Project Oxford – Computer Vision API – OCR

I have introduced some candidates for OCR in the previous posts such as C# – OCR library candidates and C# – An example of OCR web service. Last year Microsoft published his new project for machine learning. The project is called Project Oxford. This project provides us the APIs for computer vision, face, emotion, video, speech, speaker recognition… The project is really interesting, you can learn more about it from its homepage. In this small post, I would like to illustrate how we can make a call to OCR service. OCR ist just a part of Computer Vision APIs.

1. Register

To use OCR service, you have to sign up an account in Project Oxford but the registration is only available for the account with Azure abonnement. So you have to sign up your account with Azure abonnement and turn on Computer Version API as following steps.
1. Go to https://manage.windowsazure.com. Log in with your Azure account.
2. On the left under corner, click on New

New

3. Choose Marketplace.

New Marketplace

4. Select Computer Vision APIs

New Marketplace

5. You can use plan Free for testing services. After service is created, click on Manage on the bottom to get access keys.

Manage

6. On the subscriptions site, write down the secondary key. We’ll need it for code later.

Secondary key

2. OCR API

After having the API key, we can follow the documentation of Computer Vision APIs to call OCR service for extracting text from an image. The OCR service is just a normal REST service, we can use HttpClient to post image to it and get result back as following.

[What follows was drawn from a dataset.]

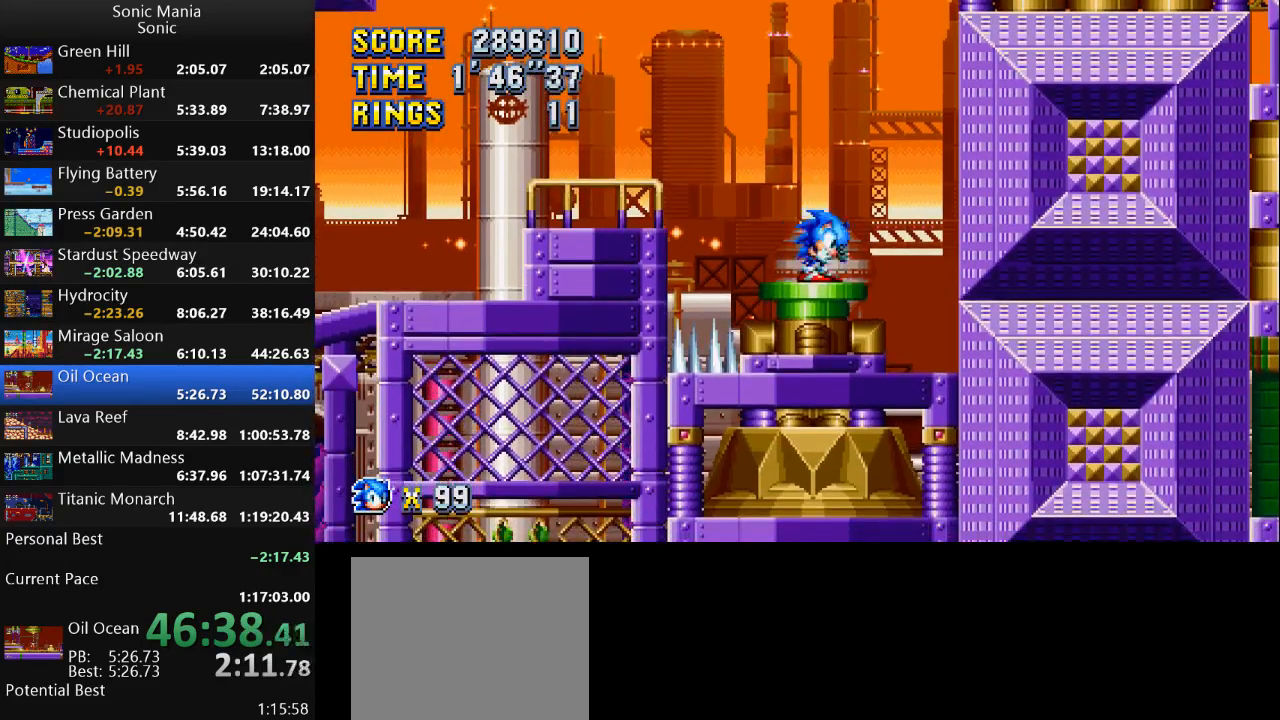
{"buttons": ["A"], "left_stick": "down", "right_stick": "center", "events": [[167, "A", "down"], [333, "B", "down"], [367, "A", "up"], [467, "A", "down"], [467, "B", "up"]]}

private static void Main(string[] args)
{
	//https://manage.windowsazure.com
	const string apiKey = "c593b208ab7b4404b48e8620564519f3";
	const string baseAddress = "https://api.projectoxford.ai/vision/v1/";
	const string DefaultLanguage = "unk";
	const bool DefaultDetectOrientation = true;
	const string APIKeyHeader = "Ocp-Apim-Subscription-Key";
	var testImageUri =
		new Uri("https://oxfordportal.blob.core.windows.net/vision/OpticalCharacterRecognition/1.jpg");
	var requestBody = new JObject
	{
		["Url"] = testImageUri.ToString()
	};

	var ocrUri = $"ocr?language={DefaultLanguage}&detectOrientation={DefaultDetectOrientation}";
	var httpClient = new HttpClient();
	httpClient.BaseAddress = new Uri(baseAddress);
	httpClient.DefaultRequestHeaders.Add(APIKeyHeader, apiKey);
	var response = httpClient.PostAsJsonAsync(ocrUri, requestBody).Result;

	var responseJson = new JObject();
	if (response.IsSuccessStatusCode)
	{
		responseJson = response.Content.ReadAsAsync<JObject>().Result;
		Console.WriteLine(responseJson);
	}
	else
		throw new Exception(
			$"Failed call: {testImageUri} failed to OCR - code {response.StatusCode} - details\n{responseJson.ToString(Formatting.Indented)}");
	Console.ReadLine();
}

The result is given back in JSON format as the following image.

Secondary key

Computer Vision APIs gives information not only about the text (in lines) but also the position of bounding box wrapping about that text. Remember to replace apiKey with your real key. The header option, as well as arguments, are all documented at API reference site.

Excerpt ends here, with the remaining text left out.